Hola, necesito el esquema de esta etapa.


----------



## Mario Di Domenico (Ene 13, 2013)

por lo menos pone fotos de lo que estas reparando asi la ayuda del foros sirve para las demas personas


----------



## el-rey-julien (Ene 13, 2013)

http://retrovieta.blogspot.com.ar/2011/03/vieta-ap-8150p.html



Mario Di Domenico dijo:


> por lo menos pone fotos de lo que estas reparando asi la ayuda del foros sirve para las demas personas



para que fotos si solo pide el diagrama?


----------



## Mario Di Domenico (Ene 13, 2013)

el-rey-julien dijo:


> http://retrovieta.blogspot.com.ar/2011/03/vieta-ap-8150p.html
> 
> 
> 
> para que fotos si solo pide el diagrama?

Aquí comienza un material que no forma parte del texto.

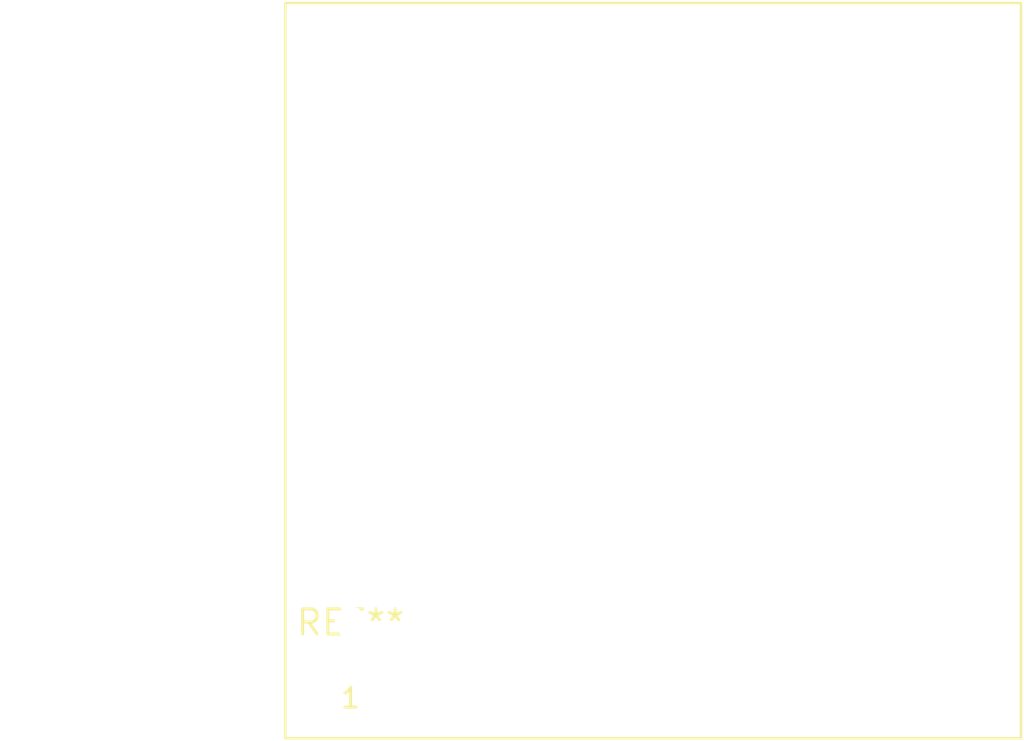
<source format=kicad_pcb>
(kicad_pcb (version 20240108) (generator pcbnew)

  (general
    (thickness 1.6)
  )

  (paper "A4")
  (layers
    (0 "F.Cu" signal)
    (31 "B.Cu" signal)
    (32 "B.Adhes" user "B.Adhesive")
    (33 "F.Adhes" user "F.Adhesive")
    (34 "B.Paste" user)
    (35 "F.Paste" user)
    (36 "B.SilkS" user "B.Silkscreen")
    (37 "F.SilkS" user "F.Silkscreen")
    (38 "B.Mask" user)
    (39 "F.Mask" user)
    (40 "Dwgs.User" user "User.Drawings")
    (41 "Cmts.User" user "User.Comments")
    (42 "Eco1.User" user "User.Eco1")
    (43 "Eco2.User" user "User.Eco2")
    (44 "Edge.Cuts" user)
    (45 "Margin" user)
    (46 "B.CrtYd" user "B.Courtyard")
    (47 "F.CrtYd" user "F.Courtyard")
    (48 "B.Fab" user)
    (49 "F.Fab" user)
    (50 "User.1" user)
    (51 "User.2" user)
    (52 "User.3" user)
    (53 "User.4" user)
    (54 "User.5" user)
    (55 "User.6" user)
    (56 "User.7" user)
    (57 "User.8" user)
    (58 "User.9" user)
  )

  (setup
    (pad_to_mask_clearance 0)
    (pcbplotparams
      (layerselection 0x00010fc_ffffffff)
      (plot_on_all_layers_selection 0x0000000_00000000)
      (disableapertmacros false)
      (usegerberextensions false)
      (usegerberattributes false)
      (usegerberadvancedattributes false)
      (creategerberjobfile false)
      (dashed_line_dash_ratio 12.000000)
      (dashed_line_gap_ratio 3.000000)
      (svgprecision 4)
      (plotframeref false)
      (viasonmask false)
      (mode 1)
      (useauxorigin false)
      (hpglpennumber 1)
      (hpglpenspeed 20)
      (hpglpendiameter 15.000000)
      (dxfpolygonmode false)
      (dxfimperialunits false)
      (dxfusepcbnewfont false)
      (psnegative false)
      (psa4output false)
      (plotreference false)
      (plotvalue false)
      (plotinvisibletext false)
      (sketchpadsonfab false)
      (subtractmaskfromsilk false)
      (outputformat 1)
      (mirror false)
      (drillshape 1)
      (scaleselection 1)
      (outputdirectory "")
    )
  )

  (net 0 "")

  (footprint "Transformer_Myrra_74040_Horizontal" (layer "F.Cu") (at 0 0))

)

</source>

queria verlo y comparar con otros de la misma marca a ver si se parecen en algunos de los que encontre googleando


----------



## el-rey-julien (Ene 13, 2013)

buena idea  Mario Di Domenico ¡¡¡


----------



## mscmix (Ene 14, 2013)

La unica parecida es la AP-8100. Pero solo por fuera. En RetroVieta no está. Sólo hay esquemas de otros modelos que son de Hi-Fi. Esta es una etapa de la gama profesional (gama baja, pero suena muy bien).


----------



## el-rey-julien (Ene 14, 2013)

si funciona una de las salidas podes guiarte por esa ,para reparar la que esta rota


----------



## mscmix (Ene 14, 2013)

No está averiada, es para subirla todo lo posible a clase A. Y claro, tengo que anotar los resultados. Me gustaria hacerlo sobre el esquema.


----------